- _Отрывок_
⟨

Код креативности. Как искусственный интеллект учится писать, рисовать и думать — страница 51 из 64

Дочитав до конца хороший роман, мы иногда ощущаем грусть; точно так же может опечалить и окончание математического путешествия. Мы получали такое удовольствие от странствий, в которые уводили нас уравнения Ферма, что решение этой 350-летней загадки, которое нашел Эндрю Уайлс, было встречено хоть и с восторгом, но не без некоторой примеси разочарования. Поэтому так высоко ценятся доказательства, создающие почву для новых историй.

Повествовательное искусство математики

Та неизвестность, которая так радует нас в математическом доказательстве, – классический повествовательный прием. Писатели вводят элементы сюжета, задающие вопросы, которые заставляют читателя продолжать чтение в надежде найти ответ на загадку, появившуюся в начале истории. Этот повествовательный прием, который называют герменевтическим кодом, Ролан Барт называет в числе пяти основных кодов смысла, присутствующих в повествовании. Он соответствует неразрешенным вопросам или загадкам, требующим объяснения, и является главным приемом создания и исполнения удовлетворительного математического доказательства. Именно это стремление к разрешению загадки и приносит нам такое удовольствие, когда мы читаем математический текст. В этом отношении у математического доказательства много общего с хорошим детективом.

Любое математическое доказательство начинается с финальной сцены. Вопрос в том, как мы к ней приходим. То же можно встретить и в детективах или в серии «Причина и следствие» сериала «Звездный путь: Новое поколение»[95]:она начинается с кадров охваченного пламенем звездолета «Энтерпрайз». Пикар приказывает покинуть судно, а затем мы видим, как оно взрывается. История начинается с конца, хотя литературные повествования в большинстве своем не начинаются со столь драматических сцен и в них повсюду встречаются примеры такого рода восстановления причин по следствиям.

Помимо напряжения, создаваемого вопросом, на который не было дано ответа, повествовательный импульс возникает в математике из действия, происходящего в доказательстве по мере его развития. В евклидовом доказательстве существования бесконечного количества простых чисел мы читаем о перемножении этих простых чисел. Это тут же возбуждает в нас интерес: ладно, и куда это ведет? Что мы будем делать с этим новым числом? Действие развивается. Ага, мы прибавили единицу. Чем дальше, тем интереснее. А затем приходит удовлетворение от понимания, как эта последовательность действий, достигнув своей развязки, приводит повествование к решениям и откровениям. Это хороший пример второго из пяти кодов повествования по Барту, проайретического[96] кода. Напряжение создается накапливанием действий, которые по самой своей природе предполагают дальнейшее повествовательное действие.

⟩

(Фрагменты данных)
⟨

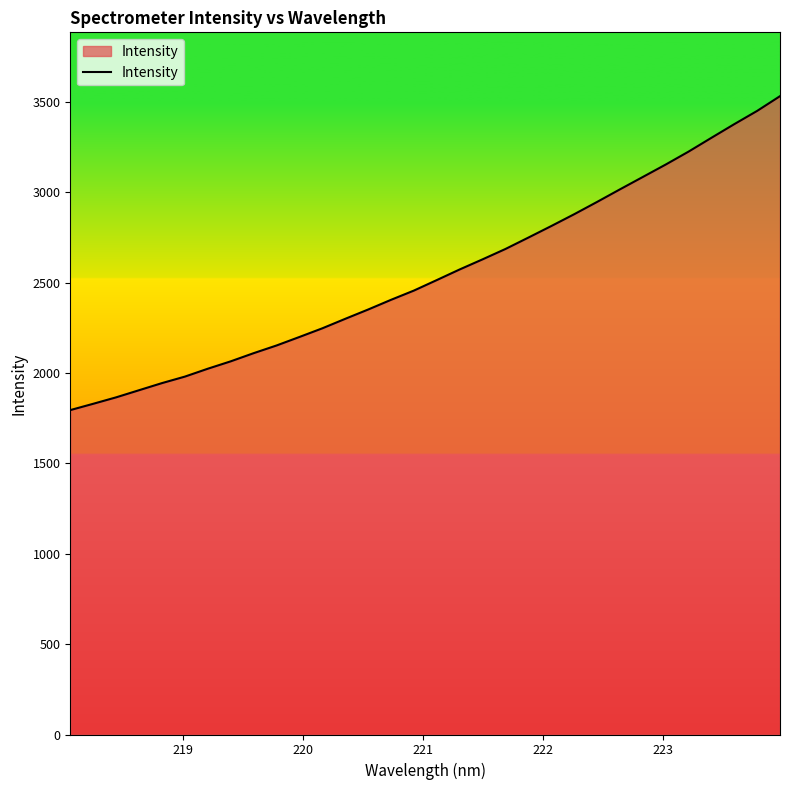

What is the difference between the maximum and minimum values?

1736.6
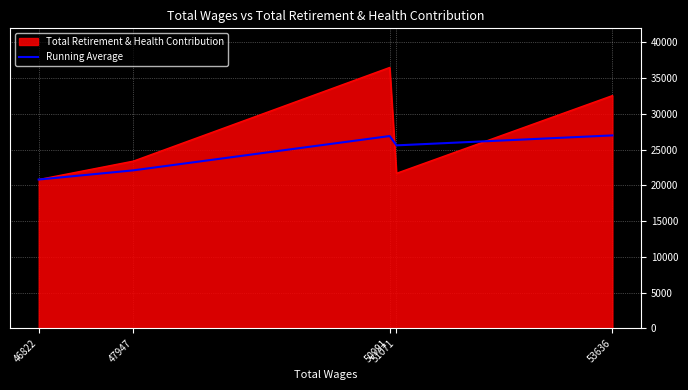

What is the minimum value shown in the chart?

20808.0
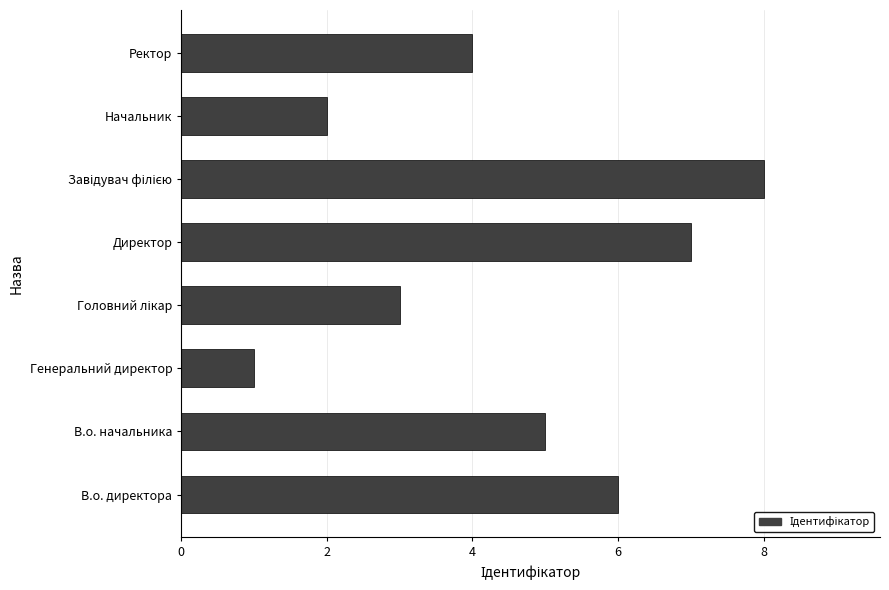

How many series are shown in this chart?

1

⟩

- _Что нужно сделать_
1: Выпишите все имена и фамилии людей, которые упоминаются в отрывке. Прилагательные, образованные от имен, не считайте.
2: Посчитайте, в скольких строках встречается слово "What". Ответ дайте одним числом.
Строки никак не связаны с отрывком.

- _Ответы к упражнению_
1: Ферма, Эндрю Уайлс, Ролан Барт, Пикар

2: 2